「事前情報はポスター1枚のみ。さて・・・ 太平洋戦争が激化したころ、...」君たちはどう生きるか りゃんひささんの映画レビュー(感想・評価)
事前情報はポスター1枚のみ。さて・・・ 太平洋戦争が激化したころ、...
事前情報はポスター1枚のみ。さて・・・
太平洋戦争が激化したころ、東京はしばしば米国爆撃機群に襲来されていた。
その日も空襲警報が発令。
国民学校の上級生・眞人(まひと)の母が入院中の病院に爆弾が落ち、火の海となってしまった。
猛火を?い潜って病院へと向かう眞人だったが、病院は焼失、母も帰らぬ人となってしまった。
それからほどなく、東京の戦火の激しさを増し、眞人は軍需工場の上級技師である父とともに、亡き母の実家に疎開することになった。
母の妹が、父の再婚相手。
お腹には、眞人の弟か妹を身ごもっていた・・・
といったところからはじまる内容。
観る前の想像では、『君たちはどう生きるか』のタイトルから、「君たちはどう生きるか。ぼくたちはこう生きた」という回想録のような映画(例えば『フェリーニのアマルコルド』のような)かしらんとあたりをつけてい、果たして、巻頭のエピソードはそれに近い感じ(宮崎駿は主人公より若干若いという年齢差はあるものの)。
■ ■ ■
> [作業内容]:
a - 『君たちはどう生きるか』の映画レビューのうち、「母の妹が、父の再婚相手。」から「という年齢差はあるものの)。」までの部分を、両端を含めて一字一句そのまま書き出してください。
b - 『君たちはどう生きるか』の映画レビューについて、示された最後の文の後に続く文章を記してください。

> [抜粋データ]:
■ ■ ■
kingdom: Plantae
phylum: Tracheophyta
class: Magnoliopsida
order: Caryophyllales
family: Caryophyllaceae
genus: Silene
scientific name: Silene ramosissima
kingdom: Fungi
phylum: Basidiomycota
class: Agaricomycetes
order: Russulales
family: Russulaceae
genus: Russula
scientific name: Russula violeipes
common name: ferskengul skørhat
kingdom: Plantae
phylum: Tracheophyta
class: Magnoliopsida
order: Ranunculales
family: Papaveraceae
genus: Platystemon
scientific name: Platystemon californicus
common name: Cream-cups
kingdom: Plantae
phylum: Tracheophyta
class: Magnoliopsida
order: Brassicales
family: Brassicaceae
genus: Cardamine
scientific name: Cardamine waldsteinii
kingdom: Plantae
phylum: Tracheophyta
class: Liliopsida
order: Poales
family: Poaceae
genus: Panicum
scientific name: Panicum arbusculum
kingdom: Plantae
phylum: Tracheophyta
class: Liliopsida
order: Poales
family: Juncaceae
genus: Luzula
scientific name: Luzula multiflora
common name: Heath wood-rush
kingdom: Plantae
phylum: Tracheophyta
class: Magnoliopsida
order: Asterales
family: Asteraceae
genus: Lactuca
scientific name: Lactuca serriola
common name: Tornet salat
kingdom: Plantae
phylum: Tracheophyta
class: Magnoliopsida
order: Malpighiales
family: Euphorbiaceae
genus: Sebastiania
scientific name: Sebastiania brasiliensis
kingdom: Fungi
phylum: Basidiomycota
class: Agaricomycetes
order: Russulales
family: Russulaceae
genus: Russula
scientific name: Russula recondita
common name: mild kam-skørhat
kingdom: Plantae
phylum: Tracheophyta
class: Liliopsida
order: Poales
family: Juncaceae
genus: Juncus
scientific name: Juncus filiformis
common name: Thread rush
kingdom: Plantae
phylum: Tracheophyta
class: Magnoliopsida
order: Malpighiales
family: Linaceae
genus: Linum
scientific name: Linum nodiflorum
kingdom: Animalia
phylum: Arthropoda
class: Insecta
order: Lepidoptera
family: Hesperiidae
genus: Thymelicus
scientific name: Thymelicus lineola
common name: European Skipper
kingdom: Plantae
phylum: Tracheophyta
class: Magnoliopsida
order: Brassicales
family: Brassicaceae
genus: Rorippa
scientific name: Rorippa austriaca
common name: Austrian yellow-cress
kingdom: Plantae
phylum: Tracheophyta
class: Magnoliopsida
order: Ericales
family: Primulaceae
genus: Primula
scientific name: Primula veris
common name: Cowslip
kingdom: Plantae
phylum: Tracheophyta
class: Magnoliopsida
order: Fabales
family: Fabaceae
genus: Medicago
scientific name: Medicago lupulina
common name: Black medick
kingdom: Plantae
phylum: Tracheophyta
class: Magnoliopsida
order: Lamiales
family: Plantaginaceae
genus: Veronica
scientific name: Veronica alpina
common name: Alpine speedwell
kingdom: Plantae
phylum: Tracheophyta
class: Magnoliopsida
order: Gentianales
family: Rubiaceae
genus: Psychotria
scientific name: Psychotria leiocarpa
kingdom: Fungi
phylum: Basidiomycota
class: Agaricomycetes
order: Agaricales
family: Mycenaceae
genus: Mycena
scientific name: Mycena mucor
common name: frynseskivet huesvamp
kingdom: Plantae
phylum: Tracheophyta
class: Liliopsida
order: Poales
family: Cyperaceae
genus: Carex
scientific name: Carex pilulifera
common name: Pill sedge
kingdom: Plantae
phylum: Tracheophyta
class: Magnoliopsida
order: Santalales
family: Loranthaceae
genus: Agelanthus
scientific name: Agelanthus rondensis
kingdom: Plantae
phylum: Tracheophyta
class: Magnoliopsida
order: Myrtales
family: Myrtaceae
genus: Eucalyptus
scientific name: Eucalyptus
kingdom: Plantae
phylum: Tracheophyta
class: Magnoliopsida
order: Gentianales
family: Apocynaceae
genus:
■ ■ ■
> [回答一覧]:
a -
母の妹が、父の再婚相手。
お腹には、眞人の弟か妹を身ごもっていた・・・
といったところからはじまる内容。
観る前の想像では、『君たちはどう生きるか』のタイトルから、「君たちはどう生きるか。ぼくたちはこう生きた」という回想録のような映画(例えば『フェリーニのアマルコルド』のような)かしらんとあたりをつけてい、果たして、巻頭のエピソードはそれに近い感じ(宮崎駿は主人公より若干若いという年齢差はあるものの)。

b -
また、高畑勲監督『火垂るの墓』を彷彿とさせる丁寧な描写で、ゆったりとした演出はややまだるっこしいが好感が持てました。
(ただし、猛火のなかを走る眞人の作画、その迫力は凄まじいです)
眞人の疎開先、亡き母の実家は旧家で、かつては殿様だったのだろうと想像できる。
屋敷の庭の大池には一羽のアオサギがい、眞人を誘うように、ざざざぁっと少年のすぐ後ろを、屋敷の外廊下の屋根の下を横切ったりする。
(このショットも素晴らしい)
するうち、身重の母の妹、眞人の新しい母が姿を消し、眞人は彼女を探して、屋敷の敷地の森の外れに朽ちた塔へと入っていく。
それは異界への入口。
それはあたかも、アオサギに誘われたようなものであった・・・
と、ここからは『千と千尋の神隠し』の焼き直しのような展開なのだけれど、異界には人のような鳥たちが暮らす世界があり、時の回廊なるものがあり、死んだはずの眞人の母が若い姿でいて、と宮崎駿のイマジネーションの世界が繰り広げられる。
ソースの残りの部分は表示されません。